Imagine if nearly all future development in Mecklenburg County, with few exceptions, looked like Birkdale and Phillips Place — glorified strip malls along transit corridors with residential and/or office space thrown in, topped off by parking decks and a patch of green called “open space.”

This, in effect, is what’s in store if the Planning Commission’s new General Development Policies (GDPs) are fully adopted. It’s part of a radical plan to force the majority of future high density development into the roughly 30 square miles — out of 527 in the county — within a half-mile of transit stations. The problem, though, isn’t what’s planned for the transit corridors, but what isn’t planned for most of the rest of the county.

The Planning Commission’s policy proposals don’t directly forbid development in the rest of Charlotte and the county’s unincorporated areas. They just make rezoning land for new development nearly impossible with rules and stipulations that even the greenest developer couldn’t meet.

Under the new policies, any new single-family development outside the transit corridors would have to meet standards for transportation adequacy, infrastructure and land-use accessibility before the rezoning that made it possible could be approved.

Problem is, to establish whether a site is “transportation adequate” under a points system, near equal weight will be given to whether the site has roadways for drivers, bike lanes, sidewalks and bus and rail transit service. This assumes people use bikes, sidewalks and buses to get around as often as they do cars — a fantasy, at least in the US, where the vast majority of cities have transit ridership of one to four percent.

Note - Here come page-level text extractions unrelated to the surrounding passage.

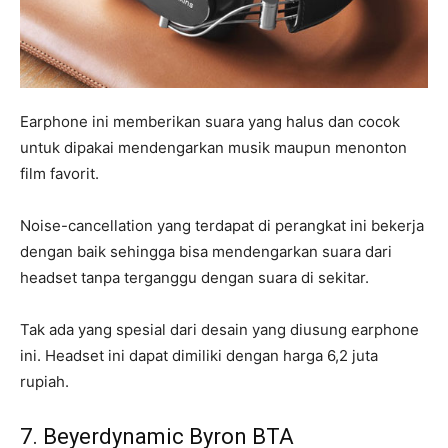
Earphone ini memberikan suara yang halus dan cocok
untuk dipakai mendengarkan musik maupun menonton
film favorit.
Noise-cancellation yang terdapat di perangkat ini bekerja
dengan baik sehingga bisa mendengarkan suara dari
headset tanpa terganggu dengan suara di sekitar.
Tak ada yang spesial dari desain yang diusung earphone
ini. Headset ini dapat dimiliki dengan harga 6,2 juta
rupiah.
7. Beyerdynamic Byron BTA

To be approved, all proposed developments must be within a quarter-mile of public schools, a park or a certain amount of retail. To earn a high ranking on a secondary point system, new developments also must be within a half-mile of places of worship, employment concentrations, hospitals, medical and dental facilities, post offices or libraries. Because of the limited number of post offices and libraries in the county, only roughly 10 percent of the county holds the potential for development under the last two categories. The rest assume that everyone uses the house of worship that’s closest, regardless of their religion, that their insurance plans permit them to use whatever medical facility is most convenient to where they live, and that they actually work in the nearest high-employment location.

Under the GDPs, rezoning and development would also depend on the connectivity of the street network around it. If the streets don’t configure into a fairly precise, pre-dictated pattern, the land would become nearly impossible to develop. Since Charlotte’s street connectivity is notoriously bad and there’s no source of funds currently planned to reconfigure the roads, many, and I’d go so far as to say most, new rezonings would never happen.

For political veterans like me, what’s going on here seems fairly obvious. This is far more than a move to make sure that high-density development lines the transit corridors. This has all the appearance of a power grab by Charlotte City staff. The GDPs have appeared on the scene at about the same time that the staff began making a bid for virtual control of the Planning Commission, which was originally created as a joint venture overseen by both the city and the county.

If the GDPs pass in their current form and the city gains control of the Planning Commission, a handful of powerful city bureaucrats will have near-total control over land use in Charlotte-Mecklenburg. The potential for corruption here is endless. By manipulating where street systems are built or expanded, where bike lanes are created, or by merely altering the routes buses follow, city staff under City Manager Pam Syfert, and the council members who curry favor with them, can virtually dictate which of their developer friends get to build what, when and where.

For now, the planning staff is insisting that the GDPs are merely policy guidelines. But if you read all the way to page 24 of the GDP document, it’s plain that the GDPs are only the first step. “Changes to ordinances will be pursued, subsequent to the adoption of this document, to help ensure that development is built to the intent of these guidelines,” the document reads.

The GDPs worry Anne Marie Howard, head of the Charlotte Realtor Association. Our transit system is dependent on sales tax revenue, she says, yet Charlotte is already losing millions in potential sales tax revenue because retail is moving out of Charlotte. The numbers, which can be found on the Charlotte Chamber’s web site, are alarming. In 2002 alone, Mecklenburg saw a $1 billion decline in retail sales, while retail sales increased in surrounding counties as new retail chose to locate right over the county line. Making retail tougher to develop here will only increase that trend — yet another problem the GDPs don’t address.

It would take another year to address all the logic holes in these policies. City Council should start by putting the current draft where it belongs — in the trash.